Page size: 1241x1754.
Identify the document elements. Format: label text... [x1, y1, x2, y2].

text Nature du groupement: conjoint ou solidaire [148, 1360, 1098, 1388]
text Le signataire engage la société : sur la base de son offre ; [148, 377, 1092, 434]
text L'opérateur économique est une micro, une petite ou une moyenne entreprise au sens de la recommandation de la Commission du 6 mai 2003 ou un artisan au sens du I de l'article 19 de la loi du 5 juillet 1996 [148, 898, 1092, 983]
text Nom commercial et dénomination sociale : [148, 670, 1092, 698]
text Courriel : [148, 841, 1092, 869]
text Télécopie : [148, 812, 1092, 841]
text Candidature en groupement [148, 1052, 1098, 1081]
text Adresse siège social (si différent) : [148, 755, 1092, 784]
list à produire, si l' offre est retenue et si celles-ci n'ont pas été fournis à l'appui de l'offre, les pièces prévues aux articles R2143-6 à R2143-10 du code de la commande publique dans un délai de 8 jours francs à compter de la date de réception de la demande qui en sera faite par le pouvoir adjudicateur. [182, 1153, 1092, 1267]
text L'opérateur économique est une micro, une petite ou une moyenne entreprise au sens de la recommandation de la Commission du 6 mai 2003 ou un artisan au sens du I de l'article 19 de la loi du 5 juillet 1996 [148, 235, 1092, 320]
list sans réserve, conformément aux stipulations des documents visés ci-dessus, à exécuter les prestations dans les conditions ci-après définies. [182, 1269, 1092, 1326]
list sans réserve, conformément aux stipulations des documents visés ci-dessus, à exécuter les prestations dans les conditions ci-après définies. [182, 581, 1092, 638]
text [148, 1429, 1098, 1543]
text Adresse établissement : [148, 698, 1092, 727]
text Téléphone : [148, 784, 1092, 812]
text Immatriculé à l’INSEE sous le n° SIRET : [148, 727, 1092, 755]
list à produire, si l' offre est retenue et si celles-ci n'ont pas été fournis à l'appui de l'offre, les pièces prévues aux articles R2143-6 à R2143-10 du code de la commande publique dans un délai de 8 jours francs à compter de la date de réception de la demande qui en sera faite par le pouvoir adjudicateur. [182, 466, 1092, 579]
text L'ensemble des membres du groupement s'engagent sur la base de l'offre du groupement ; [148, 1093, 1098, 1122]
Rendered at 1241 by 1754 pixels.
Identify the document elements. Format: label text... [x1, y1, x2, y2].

────────────────────

• TASK GOAL: Which lines in the records above contain the word "groupement"? Copy each one.

• RESULT FOR THIS TASK:
text Nature du groupement: conjoint ou solidaire [148, 1360, 1098, 1388]
text Candidature en groupement [148, 1052, 1098, 1081]
text L'ensemble des membres du groupement s'engagent sur la base de l'offre du groupement ; [148, 1093, 1098, 1122]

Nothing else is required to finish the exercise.